Manitoba approach is better

• By contrast, in Manitoba, where they also are putting their PFRA pastures through a transition, an entirely different approach is being used.

• The pastures are being handled together as a unitary system and they must follow rangeland management prescriptions (for invasive species, species at risk, grass management, aspen encroachment, etc.).

• A “Range Management Implementation Group” has been established with representation from provincial govt Ag and water and conservation agencies, the new Manitoba Association of Community Pastures, as well as from Ducks Unlimited Canada (DUC), the Nature Conservancy of Canada (NCC), and Manitoba Habitat Heritage Corporation has been established.

• This Range Mgt Group is currently designing the criteria, monitoring and reporting procedures that will be used for pasture management prescriptions in the future. When complete, these protocols will be applied by Manitoba Agriculture to prepare and administer the rangeland prescriptions for each pasture to ensure the ecological integrity of lands in the system is sustained.

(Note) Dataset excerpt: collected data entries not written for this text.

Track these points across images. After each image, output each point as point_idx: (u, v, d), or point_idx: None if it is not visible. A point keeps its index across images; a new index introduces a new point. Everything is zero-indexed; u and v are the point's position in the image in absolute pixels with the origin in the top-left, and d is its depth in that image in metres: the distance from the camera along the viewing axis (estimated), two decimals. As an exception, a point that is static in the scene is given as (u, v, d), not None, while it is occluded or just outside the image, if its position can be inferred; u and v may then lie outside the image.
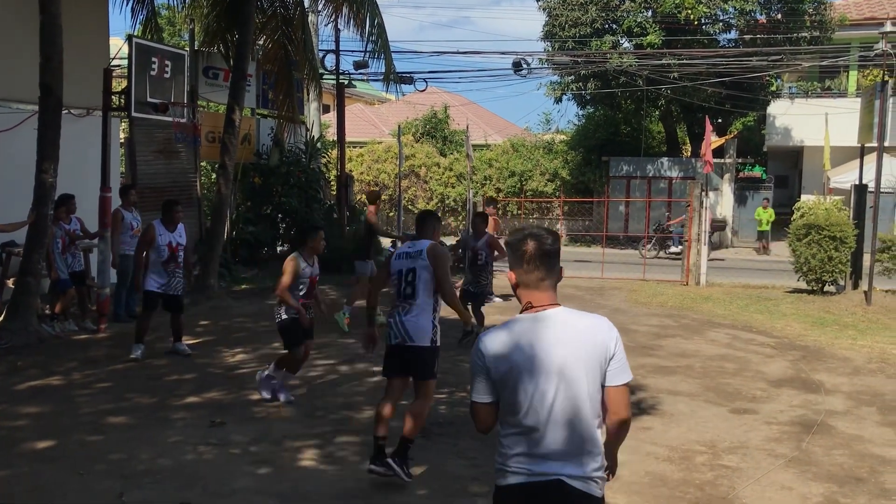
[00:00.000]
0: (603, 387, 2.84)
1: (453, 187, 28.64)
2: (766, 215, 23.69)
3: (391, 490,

• This is the direction we believe Saskatchewan should go, with the addition of bringing Aboriginal people to the table as well.

Public investment

• The public—you and I and all Canadians—invested our tax dollars into the good public stewardship of these lands for 75 years, so that the soil would be protected, the creeks and wetlands managed well, and the rare prairie plants, birds and other animals would have some refuge in habitat where the grazing would be applied in a unitary system of range management for long term ecological values.

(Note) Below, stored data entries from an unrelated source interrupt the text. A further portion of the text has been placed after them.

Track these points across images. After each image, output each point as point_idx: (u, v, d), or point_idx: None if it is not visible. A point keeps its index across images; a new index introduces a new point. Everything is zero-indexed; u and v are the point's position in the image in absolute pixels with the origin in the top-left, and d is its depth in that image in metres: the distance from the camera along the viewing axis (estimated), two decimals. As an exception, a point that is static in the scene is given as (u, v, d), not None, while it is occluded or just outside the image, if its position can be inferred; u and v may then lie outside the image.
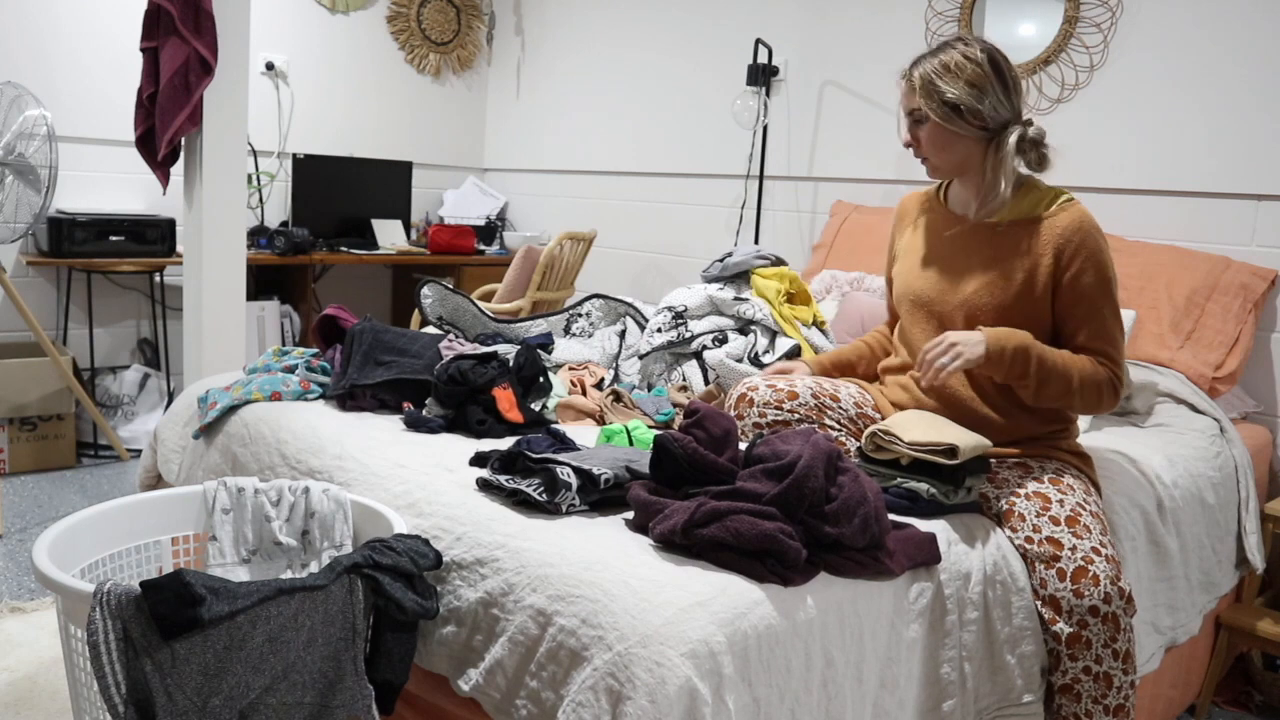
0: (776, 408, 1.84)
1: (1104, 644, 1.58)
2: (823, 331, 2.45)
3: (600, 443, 1.80)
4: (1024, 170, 1.80)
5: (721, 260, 2.57)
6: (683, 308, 2.43)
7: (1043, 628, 1.60)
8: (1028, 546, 1.62)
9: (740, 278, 2.55)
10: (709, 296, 2.45)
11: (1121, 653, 1.59)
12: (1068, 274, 1.74)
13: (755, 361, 2.29)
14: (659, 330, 2.41)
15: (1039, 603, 1.60)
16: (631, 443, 1.78)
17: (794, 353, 2.31)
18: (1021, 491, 1.69)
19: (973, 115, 1.74)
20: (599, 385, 2.26)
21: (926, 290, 1.89)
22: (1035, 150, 1.77)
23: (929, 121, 1.77)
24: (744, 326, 2.40)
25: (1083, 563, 1.58)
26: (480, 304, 2.67)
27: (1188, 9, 2.78)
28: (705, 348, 2.35)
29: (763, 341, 2.34)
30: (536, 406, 2.03)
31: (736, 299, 2.41)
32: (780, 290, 2.45)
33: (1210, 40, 2.74)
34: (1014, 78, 1.77)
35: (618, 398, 2.10)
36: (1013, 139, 1.75)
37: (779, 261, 2.57)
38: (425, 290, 2.58)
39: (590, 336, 2.64)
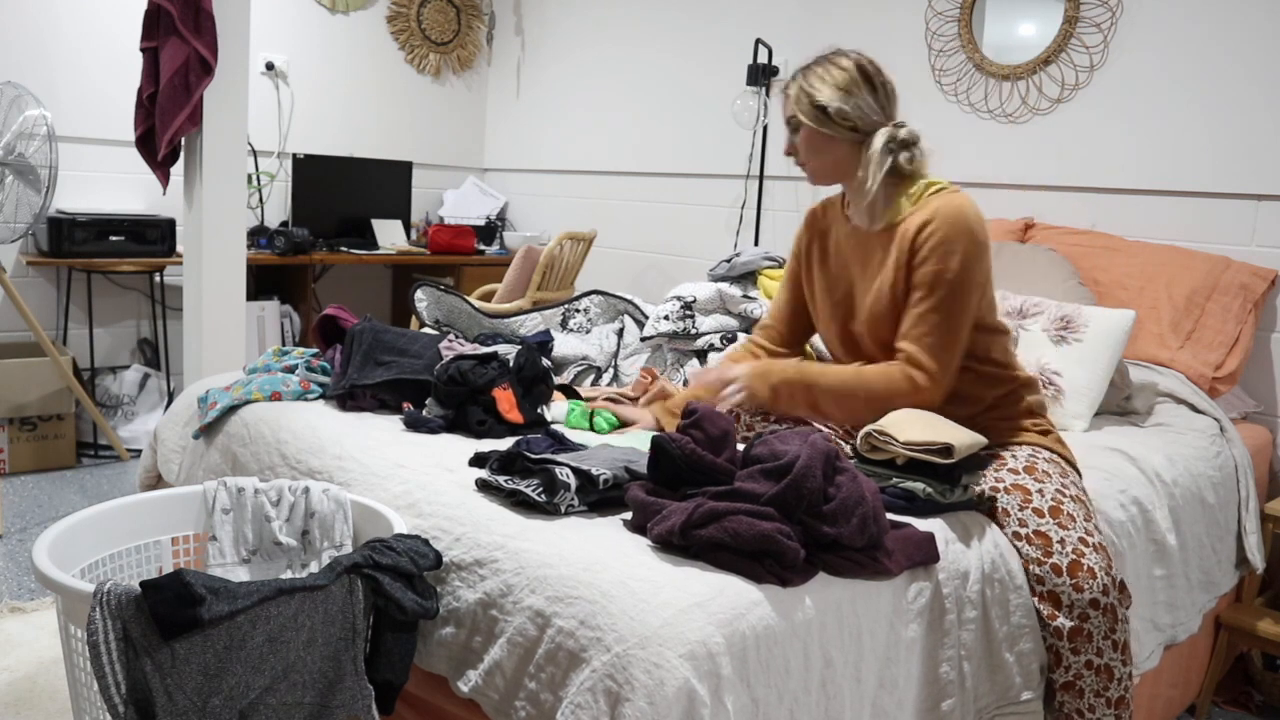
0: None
1: (1104, 636, 1.58)
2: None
3: (569, 418, 1.91)
4: (893, 172, 1.79)
5: (729, 260, 2.58)
6: (692, 299, 2.44)
7: (1040, 624, 1.61)
8: (1016, 543, 1.63)
9: (747, 278, 2.55)
10: (718, 290, 2.46)
11: (1120, 644, 1.60)
12: (913, 265, 1.75)
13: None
14: (665, 318, 2.41)
15: (1036, 599, 1.60)
16: (591, 427, 1.91)
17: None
18: (1001, 485, 1.69)
19: (841, 118, 1.76)
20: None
21: (837, 304, 1.90)
22: (905, 150, 1.78)
23: (803, 127, 1.81)
24: (749, 327, 2.40)
25: (1074, 556, 1.59)
26: (475, 302, 2.66)
27: (1188, 9, 2.78)
28: (713, 347, 2.36)
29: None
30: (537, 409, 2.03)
31: (745, 296, 2.42)
32: None
33: (1210, 40, 2.74)
34: (885, 83, 1.79)
35: (616, 402, 2.10)
36: (879, 140, 1.76)
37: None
38: (419, 294, 2.58)
39: (588, 333, 2.64)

• Of course, as we are regularly reminded, private leaseholders and landowners are often just as good at stewarding grassland. True, and public ownership is no guarantee of good stewardship. But good stewards get old and die. The cattle industry is, like much of modern agriculture, struggling to maintain its traditional stewardship values and to help younger producers get started—and of course community pastures, if they are run right, could help with that generational hand off.

• Public ownership can be a buffer against market forces and changes in land use that can threaten our native grasslands and the stewardship traditions of cow-calf ranching culture.

What’s next for PPPI?

• We must continue to monitor what happens to our community pastures to prevent any sales from taking place.

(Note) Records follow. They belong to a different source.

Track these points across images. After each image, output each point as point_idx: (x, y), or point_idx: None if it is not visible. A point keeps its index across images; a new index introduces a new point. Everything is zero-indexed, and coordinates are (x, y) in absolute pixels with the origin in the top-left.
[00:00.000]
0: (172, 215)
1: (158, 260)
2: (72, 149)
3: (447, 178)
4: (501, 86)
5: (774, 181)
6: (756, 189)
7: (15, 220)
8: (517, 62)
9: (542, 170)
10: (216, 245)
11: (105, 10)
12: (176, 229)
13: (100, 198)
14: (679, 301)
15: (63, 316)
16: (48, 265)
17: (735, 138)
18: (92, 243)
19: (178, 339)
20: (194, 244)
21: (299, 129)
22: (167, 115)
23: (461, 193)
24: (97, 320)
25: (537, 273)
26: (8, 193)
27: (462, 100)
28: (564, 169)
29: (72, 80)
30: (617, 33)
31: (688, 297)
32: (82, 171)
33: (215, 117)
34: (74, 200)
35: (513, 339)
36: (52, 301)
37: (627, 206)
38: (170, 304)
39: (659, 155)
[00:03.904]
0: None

• As well, PPPI is looking for ways to connect the public interest in healthy well-managed grasslands with the ranchers desire to steward the land well—and to work government, with agricultural organizations and conservation groups to make that happen without undue levels of regulation and oversight.

• The public interest in supporting good stewardship practices may ebb and flow over time but, as long as land remains in the public domain, we have recourse as citizens to participate in the public process of how that land and its ecological values and heritage will be sustained and accessed.

• With your support PPPI intends to continue participating in that process to work on your behalf and on the behalf of those who do not have any representation or way to voice their interest in the health of our remaining grasslands.